-------- Extracted entries

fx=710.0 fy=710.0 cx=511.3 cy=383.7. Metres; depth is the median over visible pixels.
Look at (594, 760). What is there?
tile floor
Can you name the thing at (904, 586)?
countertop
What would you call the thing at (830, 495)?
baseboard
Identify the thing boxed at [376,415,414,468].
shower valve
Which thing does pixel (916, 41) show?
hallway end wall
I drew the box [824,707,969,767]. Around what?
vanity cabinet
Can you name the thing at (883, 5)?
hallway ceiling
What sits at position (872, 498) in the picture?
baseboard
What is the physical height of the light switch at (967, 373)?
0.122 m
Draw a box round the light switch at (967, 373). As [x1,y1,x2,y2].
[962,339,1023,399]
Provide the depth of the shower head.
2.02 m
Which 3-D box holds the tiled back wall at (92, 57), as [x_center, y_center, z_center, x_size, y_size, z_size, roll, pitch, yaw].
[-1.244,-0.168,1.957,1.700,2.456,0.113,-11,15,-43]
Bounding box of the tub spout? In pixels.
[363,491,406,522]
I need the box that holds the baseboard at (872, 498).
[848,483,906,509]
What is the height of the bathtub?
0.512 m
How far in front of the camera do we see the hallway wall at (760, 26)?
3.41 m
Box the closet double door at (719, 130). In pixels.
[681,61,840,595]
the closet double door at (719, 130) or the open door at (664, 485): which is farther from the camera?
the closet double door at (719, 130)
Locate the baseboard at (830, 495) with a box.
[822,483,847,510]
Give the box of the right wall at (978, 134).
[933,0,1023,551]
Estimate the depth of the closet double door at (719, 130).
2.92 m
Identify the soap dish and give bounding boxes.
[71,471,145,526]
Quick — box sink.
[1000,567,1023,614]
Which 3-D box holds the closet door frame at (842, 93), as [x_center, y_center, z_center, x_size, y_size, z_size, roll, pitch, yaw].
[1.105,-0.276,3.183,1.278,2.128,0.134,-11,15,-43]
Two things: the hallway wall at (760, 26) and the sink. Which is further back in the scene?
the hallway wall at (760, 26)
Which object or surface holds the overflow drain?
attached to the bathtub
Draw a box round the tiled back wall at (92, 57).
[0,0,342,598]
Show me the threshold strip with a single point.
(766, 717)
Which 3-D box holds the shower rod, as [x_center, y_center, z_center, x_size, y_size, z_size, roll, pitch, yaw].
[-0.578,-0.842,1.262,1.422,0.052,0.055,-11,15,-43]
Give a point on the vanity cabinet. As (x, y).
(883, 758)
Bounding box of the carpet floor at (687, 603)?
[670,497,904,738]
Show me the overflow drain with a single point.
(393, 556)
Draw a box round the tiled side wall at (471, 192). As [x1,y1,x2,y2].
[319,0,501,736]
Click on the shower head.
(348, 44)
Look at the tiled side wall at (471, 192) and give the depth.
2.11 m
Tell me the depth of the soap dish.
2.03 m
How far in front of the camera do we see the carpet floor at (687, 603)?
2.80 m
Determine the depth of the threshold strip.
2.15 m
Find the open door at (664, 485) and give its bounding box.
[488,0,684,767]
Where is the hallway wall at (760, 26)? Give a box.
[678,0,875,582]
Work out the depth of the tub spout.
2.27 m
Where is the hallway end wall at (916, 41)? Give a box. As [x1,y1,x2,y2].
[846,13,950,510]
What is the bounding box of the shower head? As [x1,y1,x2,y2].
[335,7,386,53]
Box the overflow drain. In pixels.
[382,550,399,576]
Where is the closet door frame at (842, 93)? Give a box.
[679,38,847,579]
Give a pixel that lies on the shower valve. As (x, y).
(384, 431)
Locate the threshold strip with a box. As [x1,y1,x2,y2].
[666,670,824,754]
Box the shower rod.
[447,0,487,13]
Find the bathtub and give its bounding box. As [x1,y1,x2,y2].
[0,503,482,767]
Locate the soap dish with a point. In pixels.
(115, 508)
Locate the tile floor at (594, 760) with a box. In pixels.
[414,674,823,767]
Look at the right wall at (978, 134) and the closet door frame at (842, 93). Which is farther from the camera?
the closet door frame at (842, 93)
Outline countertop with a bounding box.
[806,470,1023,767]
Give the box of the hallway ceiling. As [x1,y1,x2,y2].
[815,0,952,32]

----------------

→ What you have to do: From the line containing "Outline countertop with a bounding box." down to the last line of the data, transcribe every line exactly; nothing else should appear.

→ Solution to the exercise:
Outline countertop with a bounding box.
[806,470,1023,767]
Give the box of the hallway ceiling. As [x1,y1,x2,y2].
[815,0,952,32]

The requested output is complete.